#### Required task
Rewrite the entries below, replacing "common name" with "vernacular name" wherever it occurs and leaving all other text unchanged.

[Dataset records]

====

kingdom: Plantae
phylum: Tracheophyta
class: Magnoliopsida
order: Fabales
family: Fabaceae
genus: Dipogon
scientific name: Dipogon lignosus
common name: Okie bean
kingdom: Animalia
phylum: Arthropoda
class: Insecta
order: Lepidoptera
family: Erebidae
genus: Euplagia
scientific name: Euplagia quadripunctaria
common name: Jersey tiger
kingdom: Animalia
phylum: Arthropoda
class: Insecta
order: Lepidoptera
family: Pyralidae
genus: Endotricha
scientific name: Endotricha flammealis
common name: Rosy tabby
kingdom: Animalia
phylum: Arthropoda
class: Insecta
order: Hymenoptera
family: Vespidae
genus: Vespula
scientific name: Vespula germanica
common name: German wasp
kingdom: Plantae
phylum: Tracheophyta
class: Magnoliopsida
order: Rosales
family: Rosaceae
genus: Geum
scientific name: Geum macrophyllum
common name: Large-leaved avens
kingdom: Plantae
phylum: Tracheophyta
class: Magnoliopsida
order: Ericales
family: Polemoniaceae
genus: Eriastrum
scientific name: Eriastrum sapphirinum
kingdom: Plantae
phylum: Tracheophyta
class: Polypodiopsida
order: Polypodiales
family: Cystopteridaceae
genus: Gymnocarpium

====

#### Expected answer
kingdom: Plantae
phylum: Tracheophyta
class: Magnoliopsida
order: Fabales
family: Fabaceae
genus: Dipogon
scientific name: Dipogon lignosus
vernacular name: Okie bean
kingdom: Animalia
phylum: Arthropoda
class: Insecta
order: Lepidoptera
family: Erebidae
genus: Euplagia
scientific name: Euplagia quadripunctaria
vernacular name: Jersey tiger
kingdom: Animalia
phylum: Arthropoda
class: Insecta
order: Lepidoptera
family: Pyralidae
genus: Endotricha
scientific name: Endotricha flammealis
vernacular name: Rosy tabby
kingdom: Animalia
phylum: Arthropoda
class: Insecta
order: Hymenoptera
family: Vespidae
genus: Vespula
scientific name: Vespula germanica
vernacular name: German wasp
kingdom: Plantae
phylum: Tracheophyta
class: Magnoliopsida
order: Rosales
family: Rosaceae
genus: Geum
scientific name: Geum macrophyllum
vernacular name: Large-leaved avens
kingdom: Plantae
phylum: Tracheophyta
class: Magnoliopsida
order: Ericales
family: Polemoniaceae
genus: Eriastrum
scientific name: Eriastrum sapphirinum
kingdom: Plantae
phylum: Tracheophyta
class: Polypodiopsida
order: Polypodiales
family: Cystopteridaceae
genus: Gymnocarpium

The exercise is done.